Monday, October 26, 2009

Poem for Monday

Grimalkin
By Thomas Lynch


One of these days she will lie there and be dead.
I'll take her out back in a garbage bag
and bury her among my sons' canaries,
the ill-fated turtles, a pair of angelfish:
the tragic and mannerly household pests
that had the better sense to take their leaves
before their welcomes and my patience had worn thin.
For twelve long years I've suffered this damned cat
while Mike, my darling middle son, himself
twelve years this coming May, has grown into
the tender if quick-tempered manchild
his breeding blessed and cursed him to become.
And only his affection keeps this cat alive
though more than once I've threatened violence -
the brick and burlap in the river recompense
for mounds of furballs littering the house,
choking the vacuum cleaner, or what's worse:
shit in the closets, piss in the planters, mice
that winter indoors safely as she sleeps
curled about a table leg, vigilant
as any knickknack in a partial coma.
But Mike, of course, is blind to all of it -
the gray angora breed of arrogance,
the sluttish roar, the way she disappears for days
sex-desperate once or twice a year,
urgently ripping her way out the screen door
to have her way with anything that moves
while Mike sits up with tuna fish and worry,
crying into the darkness, "Here kitty kitty,"
mindless of her whorish treacheries
or of her crimes against upholsteries -
the sofas, love seats, wingbacks, easy chairs
she's puked and mauled into dilapidation.
I have this reoccurring dream of driving her
deep into the desert east of town
and dumping her out there with a few days' feed
and water. In the dream, she's always found
by kindly tribespeople who eat her kind
on certain holy days as a form of penance.
God knows, I don't know what he sees in her.
Sometimes he holds her like a child in his arms
rubbing her underside until she sounds
like one of those battery powered vibrators
folks claim to use for the ache in their shoulders.
And under Mike's protection she will fix her
indolent green-eyed gaze on me as if
to say: Whaddaya gonna do about it, Slick,
the child loves me and you love the child.
Truth told, I really ought to have her fixed
in the old way with an airtight alibi,
a bag of Redi-mix and no eyewitnesses.
But one of these days she will lie there and be dead.
And choking back loud hallelujahs, I'll pretend
a brief bereavement for my Michael's sake,
letting him think as he has often said
"Deep down inside you really love her don't you Dad?"
I'll even hold some cheerful obsequies
careful to observe God's never-failing care
for even these, the least of His creatures,
making some mention of a cat-heaven where
cat-ashes to ashes, cat-dust to dust
and the Lord gives and the Lord has taken away.
Thus claiming my innocence to the end,
I'll turn Mike homeward from that wicked little grave
and if he asks, we'll get another one because
all boys need practice in the arts of love
and all boys' aging fathers in the arts of rage.

--------

We had a perfect autumn day -- temperatures in the low 60s, sky brilliant blue with a few wispy clouds -- for our annual fall foliage tour of Frederick County parks, Middletown shops, and pumpkin patches. We went first to Gambrill State Park, then stopped at the Snallygaster before heading to Washington Monument State Park, where we had a picnic before climbing to the tower. Then we went to Gathland State Park, where we visited the museum, which isn't always open, before heading to South Mountain Creamery, which was having a festival with visiting animals and food samples since last weekend's Frederick Festival of the Farm was largely rained out.

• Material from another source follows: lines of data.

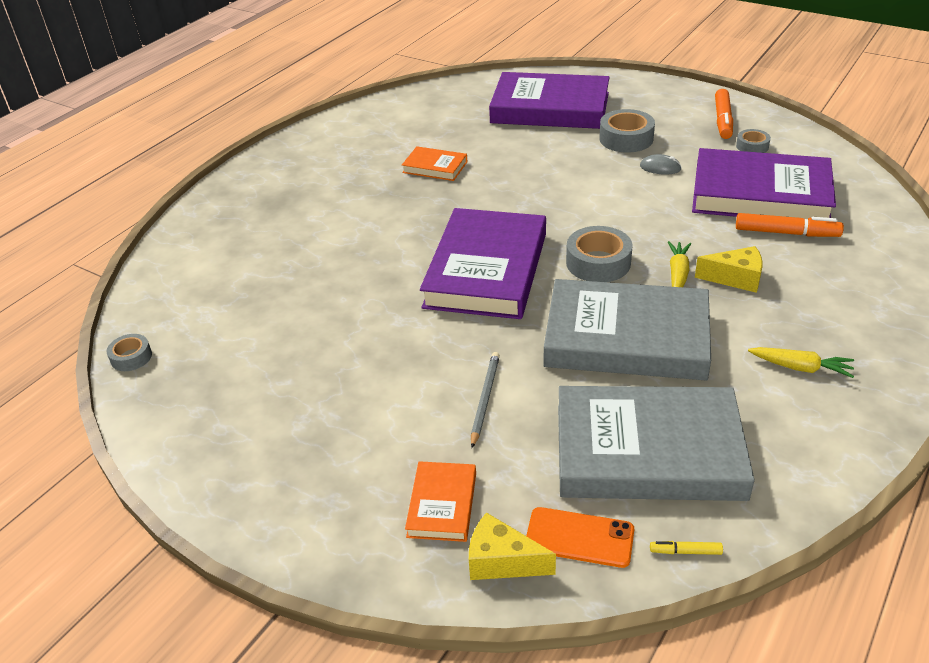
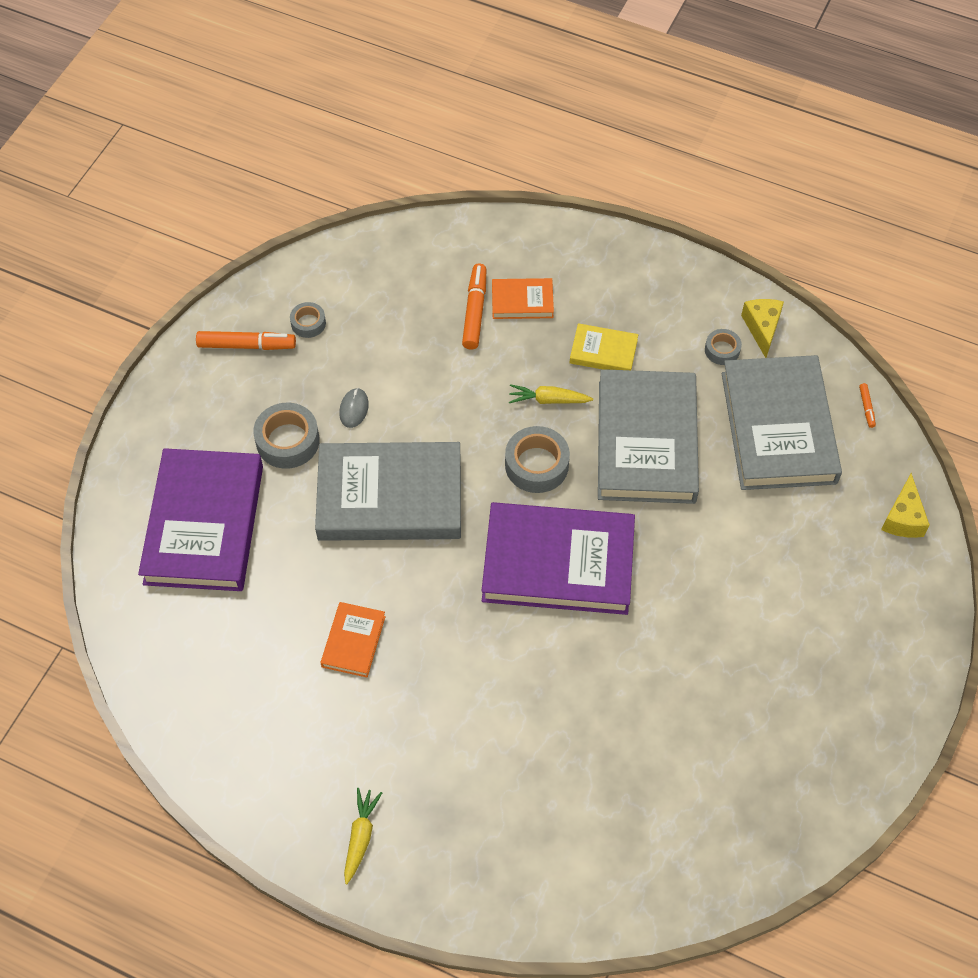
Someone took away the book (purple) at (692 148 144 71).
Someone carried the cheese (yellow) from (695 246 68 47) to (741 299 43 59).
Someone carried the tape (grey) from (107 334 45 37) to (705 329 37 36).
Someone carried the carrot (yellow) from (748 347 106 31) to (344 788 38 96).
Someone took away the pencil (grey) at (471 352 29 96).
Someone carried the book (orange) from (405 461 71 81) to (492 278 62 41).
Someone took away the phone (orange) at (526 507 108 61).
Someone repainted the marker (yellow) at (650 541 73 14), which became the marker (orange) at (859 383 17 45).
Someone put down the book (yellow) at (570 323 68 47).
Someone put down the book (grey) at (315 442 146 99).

We saw more animals at the petting zoo at Jumbo's Pumpkin Patch as well as deer grazing in the nearby woods, but the pumpkins themselves looked so picked-over at this point in the season that we ended up stopping for a pumpkin at a farm stand closer to home that always has large, nice-looking fruit. We came home for a late dinner as it was getting dark, so it was a long afternoon, and I will let the photos tell the story:


My kids climbing on the rocks at Gambrill State Park atop High Knob, which offers excellent views of South Mountain.


This is the garter snake that Adam found sunning itself up on the rocks.

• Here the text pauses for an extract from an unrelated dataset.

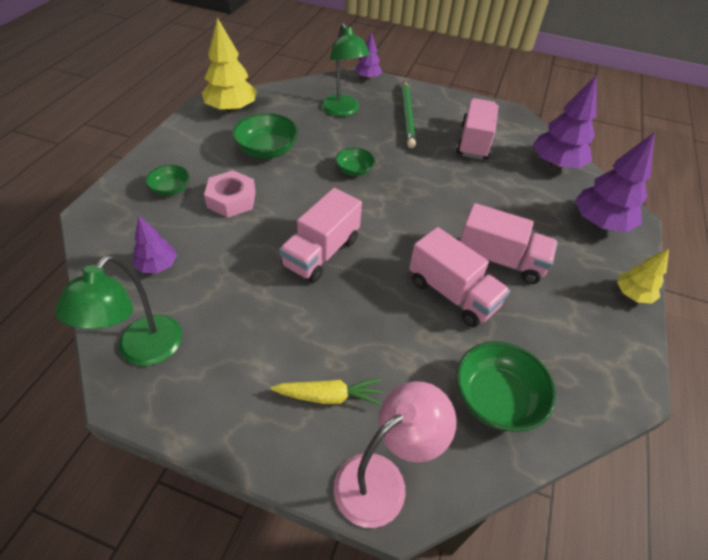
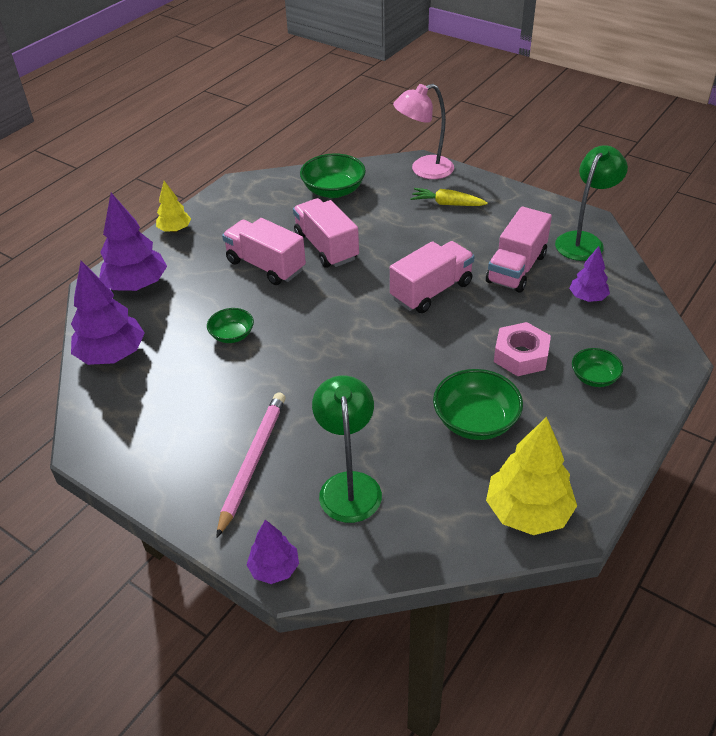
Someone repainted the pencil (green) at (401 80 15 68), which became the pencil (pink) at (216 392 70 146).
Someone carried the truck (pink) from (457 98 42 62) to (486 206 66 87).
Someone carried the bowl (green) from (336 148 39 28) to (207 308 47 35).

The Washington Monument of Washington County, seen here from the field of boulders below...


...was playing host to thousands of stink bugs, as were the buildings in Gathland State Park.


The leaves around the ruins at Crampton's Gap (were Gathland is located) were spectacular.


South Mountain Creamery was having a festival with other local farms, including one that raised these alpacas and others that provided many of the food samples at the tents.


This calf was born the day before yesterday. It tried to nurse on my hand, my arm, my shirt, my hip, and everything else that came within range of its mouth.


At Jumbo's we got to pet calves as well, plus goats and sheep, and Adam got to balance a pumpkin on his head.